Care Quality Commission
Supporting Second Opinion Appointed Doctors in completing their Mental Health Act assessments in a simple and efficient way.
Targeted support
Thalamos CQC was the first and continues to be the sole provider of digital Second Opinion Appointed Doctor (SOAD) forms and processes to the Care Quality Commission (CQC).
Brought in to focus during the COVID-19 crisis, Thalamos quickly developed a system to allow the SOAD service to continue operating and join up the admission, treatment and discharge care pathways through digital MHA statutory forms.
With more than 99% of Mental Health Trusts now having received SOAD forms from Thalamos, those Trusts using full Thalamos eMHA functionality can integrate the whole MHA pathway alongside their SOAD processes and statutory obligations.
The CQC is now in receipt of a much faster, intuitive, and auditable SOAD service.
Benefits
- Interoperable readiness
- Administrative and clinical time savings to support improved patient care, staff training and improved services
- Protection for patients and their data
- Improved partnership working across organisations
- Patient outcomes and treatment times
- Supporting full end-to-end mental health pathways
- Richer data accuracy to inform strategic decisions to improve patient outcomes and services
- Integrations with EPMA systems to improve compliance
- Clinical safety
- Simpler information governance
Case Study
CQC
In 2020, as part of the COVID-19 pandemic response, Thalamos digitised the CQC’s SOAD service, which safeguards the rights of patients detained under the Mental Health Act (MHA) who either refuse the treatment prescribed to them or are unable to consent to it. The implementation allowed the CQC to avoid suspending part 4 of the Mental Health Act during the COVID-19 pandemic, and has reduced the time between SOAD assessment and certificate receipt from 7 days to 15 hours.
What we delivered
For the national SOAD service, we deployed a bespoke section of our Thalamos Assess solution, which joins up the admission, treatment and discharge care pathways through digital MHA statutory forms.
SOADs can complete their assessment on any device, generating the required report and treatment certificates. These are then securely shared with any healthcare provider nationally who can access it instantaneously via an encrypted link to be administrated by all stakeholders – from doctors to ward staff and administration teams – with central oversight from the CQC team.
How we successfully achieved this
Thalamos produced a prototype T3 certificate in early 2020 to demonstrate the way in which this might work. The T3 prototype helped to remove SOAD concerns and familiarise them with the potential new system, while allowing them to provide feedback before a pilot went ahead.
A pilot was then initiated where close collaboration between the SOAD team, SOADs and Thalamos was key to the success of the pilot and subsequent rollout. All teams were heavily involved throughout, enabling the system to be fine-tuned and optimised at every stage of the process building to a complete digital SOAD pathway. This was further strengthened by their shared value to ultimately improve patient care.

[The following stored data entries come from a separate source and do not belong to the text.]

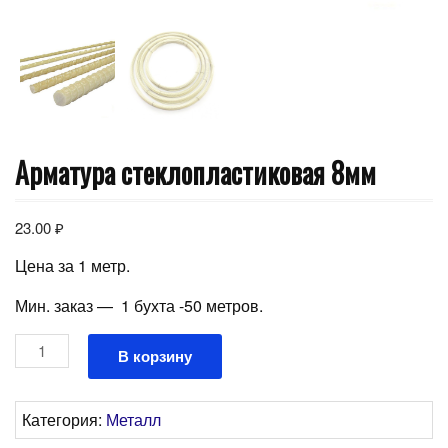
Арматура стеклопластиковая 8мм
23.00
₽
Цена за 1 метр.
Мин. заказ — 1 бухта -50 метров.
Количество
В корзину
товара
Арматура
стеклопластиковая
Категория:
Металл
8мм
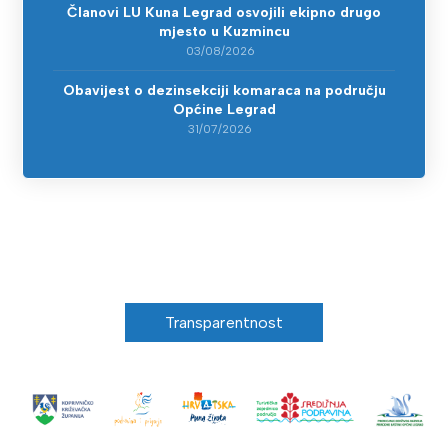
Članovi LU Kuna Legrad osvojili ekipno drugo
mjesto u Kuzmincu
03/08/2026
Obavijest o dezinsekciji komaraca na području
Općine Legrad
31/07/2026
Transparentnost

Project outcomes and lessons
Since the pilot was launched, the time between the SOAD completing their assessment and the provider receiving their certificate has fallen from seven days to just 15 hours. End users (SOADs) have rated the new system 9/10 on usability, and more than 99% of providers have received a digital form through Thalamos.
Patient benefit
Thalamos has helped reduce access to treatment times from 7 days to 15 hours by connecting care professionals more effectively.
Operational Benefit
More than 99% of mental health providers, public and private, have received Mental Health Act documents via Thalamos.
Compliance benefit
Everyone receives a copy of the SOAD assessment on submission, including the provider who requested it and the SOAD Services team.
We believe that there should be no distinction or disparity between emergency physical and mental health care as exists currently.